While it was argued by the petitioners that even though an OTT platform is not mentioned in the definition given under Regulation 2(r) of a ‘Distribution Platform’, the sub-section can be read with other definitions, the respondents submitted that as per the aforementioned regulation OTT platform is not covered under the definition of distribution platform because the definition is exhaustive and nothing can be added in this definition by the tribunal.
Finally, observing that the petitioners did not have a prima facie case, Court said-
“It is always open for the petitioner to maintain a separate list of consumers who have subscribed to Star Sports channel on the petitioner’s platform as the same contents are being made available through video streaming on the said OTT platform, thus no irreparable loss will be caused to the petitioner if the stay is not granted.”

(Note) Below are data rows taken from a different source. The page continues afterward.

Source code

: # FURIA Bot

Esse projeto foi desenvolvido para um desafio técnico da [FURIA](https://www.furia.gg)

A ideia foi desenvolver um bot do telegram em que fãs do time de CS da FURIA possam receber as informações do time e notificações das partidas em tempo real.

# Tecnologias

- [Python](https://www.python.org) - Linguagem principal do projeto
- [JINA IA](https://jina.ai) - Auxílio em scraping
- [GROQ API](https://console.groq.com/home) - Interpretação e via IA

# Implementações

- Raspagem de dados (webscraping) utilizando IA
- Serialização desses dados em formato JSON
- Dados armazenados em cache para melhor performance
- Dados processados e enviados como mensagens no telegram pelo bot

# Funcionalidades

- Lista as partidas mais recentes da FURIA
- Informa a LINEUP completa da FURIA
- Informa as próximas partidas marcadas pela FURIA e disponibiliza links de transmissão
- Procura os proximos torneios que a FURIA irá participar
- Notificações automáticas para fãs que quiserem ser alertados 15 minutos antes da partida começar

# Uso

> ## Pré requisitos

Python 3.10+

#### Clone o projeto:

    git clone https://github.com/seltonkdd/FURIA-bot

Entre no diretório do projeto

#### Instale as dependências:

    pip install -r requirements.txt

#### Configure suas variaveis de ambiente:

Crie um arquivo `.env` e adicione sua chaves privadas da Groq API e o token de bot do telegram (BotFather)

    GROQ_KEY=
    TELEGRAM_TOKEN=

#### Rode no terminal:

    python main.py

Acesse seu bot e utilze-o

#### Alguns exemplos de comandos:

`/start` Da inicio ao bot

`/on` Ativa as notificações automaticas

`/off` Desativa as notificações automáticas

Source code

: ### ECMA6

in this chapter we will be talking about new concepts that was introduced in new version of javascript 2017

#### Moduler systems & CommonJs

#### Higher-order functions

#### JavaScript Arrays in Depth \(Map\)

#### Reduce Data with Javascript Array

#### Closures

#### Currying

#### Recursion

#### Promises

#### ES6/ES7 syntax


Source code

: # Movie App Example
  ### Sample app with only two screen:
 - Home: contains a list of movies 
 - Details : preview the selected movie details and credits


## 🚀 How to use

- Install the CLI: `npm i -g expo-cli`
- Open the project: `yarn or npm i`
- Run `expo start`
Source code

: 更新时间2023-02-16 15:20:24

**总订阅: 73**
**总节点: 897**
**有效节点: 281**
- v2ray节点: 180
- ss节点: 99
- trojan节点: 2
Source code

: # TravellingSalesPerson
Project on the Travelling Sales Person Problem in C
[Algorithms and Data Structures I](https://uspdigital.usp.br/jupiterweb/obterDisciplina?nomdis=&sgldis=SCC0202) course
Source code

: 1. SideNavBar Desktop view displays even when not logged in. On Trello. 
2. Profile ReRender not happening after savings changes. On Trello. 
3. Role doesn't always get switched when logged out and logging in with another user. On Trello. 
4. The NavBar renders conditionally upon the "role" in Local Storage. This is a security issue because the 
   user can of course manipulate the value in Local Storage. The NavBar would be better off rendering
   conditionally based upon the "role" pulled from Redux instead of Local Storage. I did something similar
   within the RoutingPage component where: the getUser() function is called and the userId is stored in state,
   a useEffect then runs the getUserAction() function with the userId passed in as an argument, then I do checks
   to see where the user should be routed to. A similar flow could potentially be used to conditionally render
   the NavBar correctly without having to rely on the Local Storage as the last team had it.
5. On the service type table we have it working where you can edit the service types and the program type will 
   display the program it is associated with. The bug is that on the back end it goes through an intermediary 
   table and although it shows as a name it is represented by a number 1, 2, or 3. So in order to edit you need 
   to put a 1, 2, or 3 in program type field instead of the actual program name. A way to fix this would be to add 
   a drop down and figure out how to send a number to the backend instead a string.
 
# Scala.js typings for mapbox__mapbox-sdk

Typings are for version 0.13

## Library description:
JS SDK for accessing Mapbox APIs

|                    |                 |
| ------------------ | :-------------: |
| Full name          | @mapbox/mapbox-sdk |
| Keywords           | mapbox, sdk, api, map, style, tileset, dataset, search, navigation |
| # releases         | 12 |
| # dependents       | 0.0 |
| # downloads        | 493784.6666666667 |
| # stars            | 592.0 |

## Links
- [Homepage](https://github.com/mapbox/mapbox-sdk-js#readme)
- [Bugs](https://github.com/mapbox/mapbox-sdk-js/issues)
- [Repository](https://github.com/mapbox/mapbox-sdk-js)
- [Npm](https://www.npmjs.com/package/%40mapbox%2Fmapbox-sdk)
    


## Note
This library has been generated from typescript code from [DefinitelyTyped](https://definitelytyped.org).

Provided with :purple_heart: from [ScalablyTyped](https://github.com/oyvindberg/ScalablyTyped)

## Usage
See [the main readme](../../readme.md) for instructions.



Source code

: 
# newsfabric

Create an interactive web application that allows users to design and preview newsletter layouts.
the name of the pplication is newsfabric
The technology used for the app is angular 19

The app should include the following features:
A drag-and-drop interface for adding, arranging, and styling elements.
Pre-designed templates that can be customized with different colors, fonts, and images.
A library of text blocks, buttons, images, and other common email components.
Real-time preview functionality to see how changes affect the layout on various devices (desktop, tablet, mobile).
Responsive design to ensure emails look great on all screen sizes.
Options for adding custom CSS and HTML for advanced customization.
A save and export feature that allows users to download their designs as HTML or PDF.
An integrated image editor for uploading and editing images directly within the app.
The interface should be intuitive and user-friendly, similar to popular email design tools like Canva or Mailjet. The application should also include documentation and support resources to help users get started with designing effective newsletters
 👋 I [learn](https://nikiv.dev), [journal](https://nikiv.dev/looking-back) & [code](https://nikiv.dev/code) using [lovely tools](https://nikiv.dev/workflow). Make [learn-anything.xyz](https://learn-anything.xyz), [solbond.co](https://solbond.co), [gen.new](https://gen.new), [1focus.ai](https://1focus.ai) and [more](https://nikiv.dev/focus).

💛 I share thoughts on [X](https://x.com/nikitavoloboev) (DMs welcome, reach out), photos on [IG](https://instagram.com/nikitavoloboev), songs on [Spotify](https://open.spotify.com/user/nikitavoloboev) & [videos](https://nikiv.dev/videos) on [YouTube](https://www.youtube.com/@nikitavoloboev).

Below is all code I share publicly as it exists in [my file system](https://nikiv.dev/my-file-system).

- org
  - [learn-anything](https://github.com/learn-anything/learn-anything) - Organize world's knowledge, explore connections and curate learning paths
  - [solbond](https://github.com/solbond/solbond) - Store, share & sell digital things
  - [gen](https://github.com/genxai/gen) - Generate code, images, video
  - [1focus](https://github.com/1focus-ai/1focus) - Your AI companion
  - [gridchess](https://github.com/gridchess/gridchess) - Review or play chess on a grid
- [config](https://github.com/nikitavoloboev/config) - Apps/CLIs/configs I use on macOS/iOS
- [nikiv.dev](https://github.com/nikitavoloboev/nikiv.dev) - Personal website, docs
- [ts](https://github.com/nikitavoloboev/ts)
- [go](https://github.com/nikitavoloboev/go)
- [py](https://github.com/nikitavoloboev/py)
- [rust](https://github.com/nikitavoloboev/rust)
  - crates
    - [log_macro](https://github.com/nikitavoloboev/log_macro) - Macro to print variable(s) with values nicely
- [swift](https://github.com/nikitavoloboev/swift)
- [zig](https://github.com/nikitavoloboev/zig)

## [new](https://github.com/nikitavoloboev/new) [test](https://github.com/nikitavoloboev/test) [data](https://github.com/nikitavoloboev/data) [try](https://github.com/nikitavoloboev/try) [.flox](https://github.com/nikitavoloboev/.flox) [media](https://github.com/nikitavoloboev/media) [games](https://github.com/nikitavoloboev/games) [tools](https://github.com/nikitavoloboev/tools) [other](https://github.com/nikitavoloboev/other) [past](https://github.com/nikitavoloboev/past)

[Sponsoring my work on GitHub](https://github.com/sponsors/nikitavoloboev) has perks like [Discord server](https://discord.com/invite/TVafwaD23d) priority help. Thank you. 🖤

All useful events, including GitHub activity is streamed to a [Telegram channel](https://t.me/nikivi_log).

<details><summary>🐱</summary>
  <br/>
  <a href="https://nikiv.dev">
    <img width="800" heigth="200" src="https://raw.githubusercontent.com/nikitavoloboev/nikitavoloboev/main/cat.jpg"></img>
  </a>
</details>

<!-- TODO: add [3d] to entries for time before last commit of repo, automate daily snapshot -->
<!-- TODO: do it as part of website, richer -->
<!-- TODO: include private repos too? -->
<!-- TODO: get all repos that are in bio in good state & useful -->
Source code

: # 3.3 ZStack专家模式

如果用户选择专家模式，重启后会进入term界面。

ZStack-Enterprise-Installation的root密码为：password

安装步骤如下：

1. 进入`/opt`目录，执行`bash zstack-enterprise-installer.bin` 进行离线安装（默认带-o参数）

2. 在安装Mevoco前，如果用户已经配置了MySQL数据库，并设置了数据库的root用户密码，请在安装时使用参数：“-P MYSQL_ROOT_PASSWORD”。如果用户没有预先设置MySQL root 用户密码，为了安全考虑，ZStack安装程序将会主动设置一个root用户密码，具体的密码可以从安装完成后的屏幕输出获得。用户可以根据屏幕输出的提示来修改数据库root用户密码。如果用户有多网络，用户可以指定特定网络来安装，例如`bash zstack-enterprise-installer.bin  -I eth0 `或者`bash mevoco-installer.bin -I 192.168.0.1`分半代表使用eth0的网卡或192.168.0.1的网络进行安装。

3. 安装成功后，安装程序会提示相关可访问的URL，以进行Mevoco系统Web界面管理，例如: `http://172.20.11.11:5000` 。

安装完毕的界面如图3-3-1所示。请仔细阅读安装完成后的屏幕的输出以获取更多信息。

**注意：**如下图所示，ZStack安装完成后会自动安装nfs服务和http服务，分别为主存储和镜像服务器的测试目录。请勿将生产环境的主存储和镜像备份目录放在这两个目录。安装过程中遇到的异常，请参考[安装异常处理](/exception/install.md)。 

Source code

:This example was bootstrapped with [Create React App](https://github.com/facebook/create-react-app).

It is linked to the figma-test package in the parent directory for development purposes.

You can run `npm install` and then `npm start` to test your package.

Larger Implications Of The Order
The TDSAT order is in complete contrast to TRAI’s position on the subject in recent times. Although, the regulatory authority had previously recommended against creating a specific regulatory framework for OTT communication services like WhatsApp, Google Meet etc, in June this year, TRAI released a consultation paper asking stakeholders to send suggestions for regulating such services. The said paper also proposed a selective banning of OTT services as opposed to shutting the internet down.
Furthermore, the Information Technology (Guidelines and Digital Media Ethics Code) Amendment Rules was notified by the government this year and significant changes have been made specifically with regard to regulation of OTT platforms. As per the new rules, OTT platforms will have to self -classify content into different age-based categories, provide a mechanism of parental lock for their services etc.
However, the said Rules faced opposition in our Courts as the Bombay High Court stayed the operation of certain specific Rules and held that it was an affront on the guarantee of the right of Freedom of free speech and expression under Article 19(1) (a) of the Constitution. The said order was upheld by the Madras High Court.
Therefore, TDSAT’s order only contributes to the complicated nature of the current state of law with regards to regulation of OTT platforms in the country.